What is the appropriate way to calculate a sum of metric rates on counters and sum them, either for a single stat or for a timechart? What does the rate() of a metric mean? rate/sample or rate/second? I am looking for guidance.
I am extracting bind9 stats from our dozen DNS recursive servers every 5 minutes. The stats are counters. I am extracting the stats every 10 minutes so that I can get 2 samples each for rate calculations.

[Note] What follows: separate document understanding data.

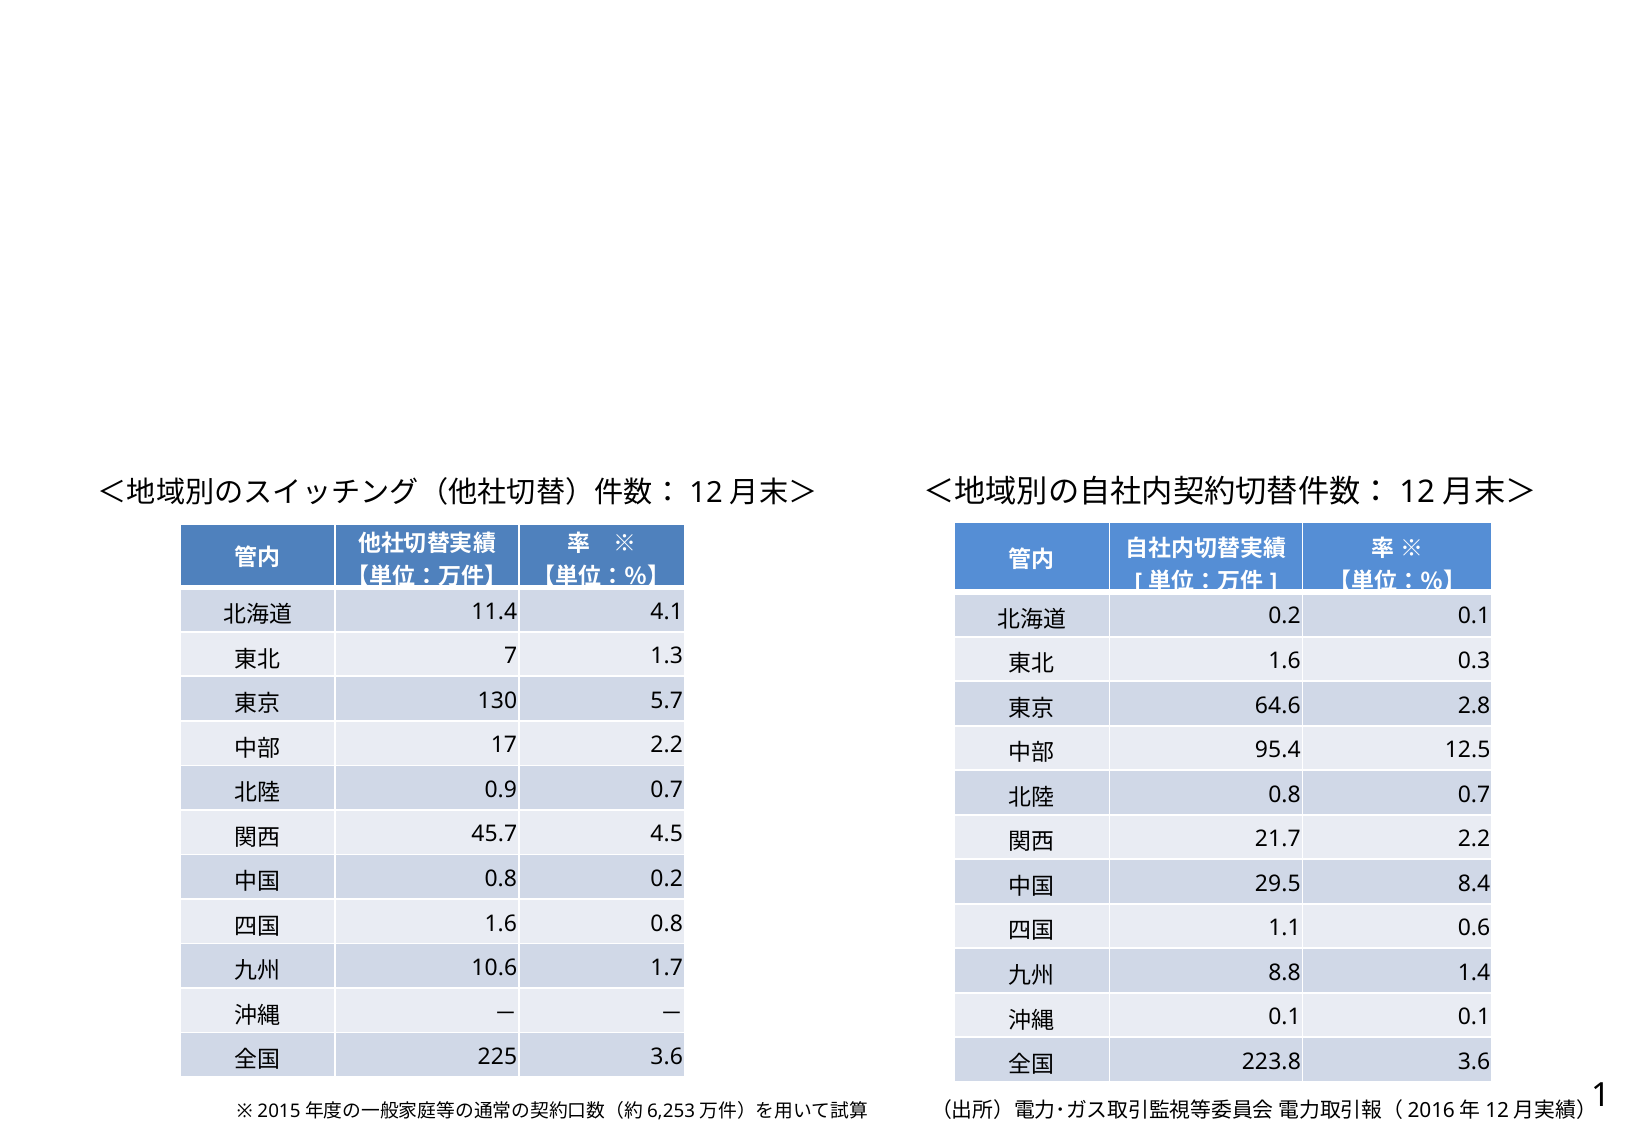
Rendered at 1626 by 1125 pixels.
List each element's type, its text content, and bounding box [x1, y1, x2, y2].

table_cell 1.3 [520, 633, 684, 675]
table_cell 29.5 [1110, 860, 1302, 903]
table_header 率 ※ 【単位：％】 [520, 525, 684, 585]
table_cell 全国 [181, 1033, 334, 1076]
table_cell － [520, 989, 684, 1032]
table_cell 0.2 [1110, 595, 1302, 636]
table_cell 10.6 [336, 944, 518, 987]
table_cell 8.4 [1303, 860, 1491, 903]
table_header 管内 [955, 523, 1109, 589]
table_cell 東京 [955, 682, 1109, 725]
table_cell 北海道 [181, 590, 334, 631]
table_cell 中国 [181, 855, 334, 898]
text_box ※ 2015年度の一般家庭等の通常の契約口数（約6,253万件）を用いて試算 [221, 1091, 788, 1125]
table_cell 四国 [955, 905, 1109, 947]
table_cell 3.6 [1303, 1038, 1491, 1066]
table_cell 1.4 [1303, 949, 1491, 992]
table_cell 1.7 [520, 944, 684, 987]
table_header 他社切替実績 【単位：万件】 [336, 525, 518, 585]
table_cell 0.7 [520, 766, 684, 809]
slide_number 0 [1245, 1066, 1625, 1125]
table_cell 沖縄 [955, 994, 1109, 1036]
table_cell 0.8 [1110, 771, 1302, 814]
table_cell 12.5 [1303, 727, 1491, 769]
table_cell 2.2 [1303, 816, 1491, 858]
table_cell － [336, 989, 518, 1032]
table_cell 関西 [955, 816, 1109, 858]
text_box ＜地域別のスイッチング（他社切替）件数：12月末＞ [82, 466, 872, 516]
table_cell 225 [336, 1033, 518, 1076]
table_cell 四国 [181, 900, 334, 943]
table_cell 0.7 [1303, 771, 1491, 814]
table_cell 東京 [181, 677, 334, 720]
table_cell 沖縄 [181, 989, 334, 1032]
table_cell 4.5 [520, 811, 684, 854]
table_cell 0.2 [520, 855, 684, 898]
table_cell 中国 [955, 860, 1109, 903]
table_cell 2.8 [1303, 682, 1491, 725]
table_cell 64.6 [1110, 682, 1302, 725]
table_header 管内 [181, 525, 334, 585]
table_cell 1.1 [1110, 905, 1302, 947]
table_cell 0.1 [1303, 994, 1491, 1036]
table_header 率 ※ 【単位：％】 [1303, 523, 1491, 589]
table_cell 北陸 [955, 771, 1109, 814]
table_cell 0.8 [336, 855, 518, 898]
table_cell 0.8 [520, 900, 684, 943]
table_cell 1.6 [336, 900, 518, 943]
table_cell 九州 [181, 944, 334, 987]
table_cell 7 [336, 633, 518, 675]
table_cell 九州 [955, 949, 1109, 992]
table_cell 0.1 [1110, 994, 1302, 1036]
table_cell 5.7 [520, 677, 684, 720]
table_cell 北海道 [955, 595, 1109, 636]
table_cell 0.6 [1303, 905, 1491, 947]
table_cell 8.8 [1110, 949, 1302, 992]
table_cell 北陸 [181, 766, 334, 809]
table_cell 東北 [181, 633, 334, 675]
table_cell 223.8 [1110, 1038, 1302, 1081]
table_header 自社内切替実績 [単位：万件] [1110, 523, 1302, 589]
table_cell 130 [336, 677, 518, 720]
table_cell 95.4 [1110, 727, 1302, 769]
text_box （出所）電力･ガス取引監視等委員会 電力取引報（2016年12月実績） [788, 1089, 1245, 1125]
table_cell 21.7 [1110, 816, 1302, 858]
table_cell 中部 [955, 727, 1109, 769]
table_cell 0.1 [1303, 595, 1491, 636]
table_cell 中部 [181, 722, 334, 765]
table_cell 1.6 [1110, 638, 1302, 680]
table_cell 17 [336, 722, 518, 765]
table_cell 全国 [955, 1038, 1109, 1081]
table_cell 東北 [955, 638, 1109, 680]
table_cell 0.3 [1303, 638, 1491, 680]
table_cell 2.2 [520, 722, 684, 765]
table_cell 3.6 [520, 1033, 684, 1076]
text_box ＜地域別の自社内契約切替件数：12月末＞ [895, 463, 1565, 516]
table_cell 関西 [181, 811, 334, 854]
table_cell 45.7 [336, 811, 518, 854]
table_cell 11.4 [336, 590, 518, 631]
table_cell 0.9 [336, 766, 518, 809]
table_cell 4.1 [520, 590, 684, 631]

Base search: | mstats rate(QrySuccess) as QrySuccess rate(QryFailure) as QryFailure rate(QrySERVFAIL) as QrySERVFAIL rate(QryFORMERR) as QryFORMERR rate(QryNXDOMAIN) as QryNXDOMAIN rate(QryRecursion) as QryRecursion prestats=false WHERE index="test_network_metrics" AND host="*" span=10m by host | fields *
The numbers don't exactly look right as at peak I am expecting traffic on the order of thousands per second. I am thinking that I botched the stats. System wide, I am running about 14M qph or about 3900 qps. If I leave off the division by 300 convert 5min to 1sec, it looks closer to normal, or about 30% of what I am expecting. Below is what I get from processing hourly summaries of DNS query transaction logs.
I experimented with summing the latest on the target field, but the numbers come out about the same.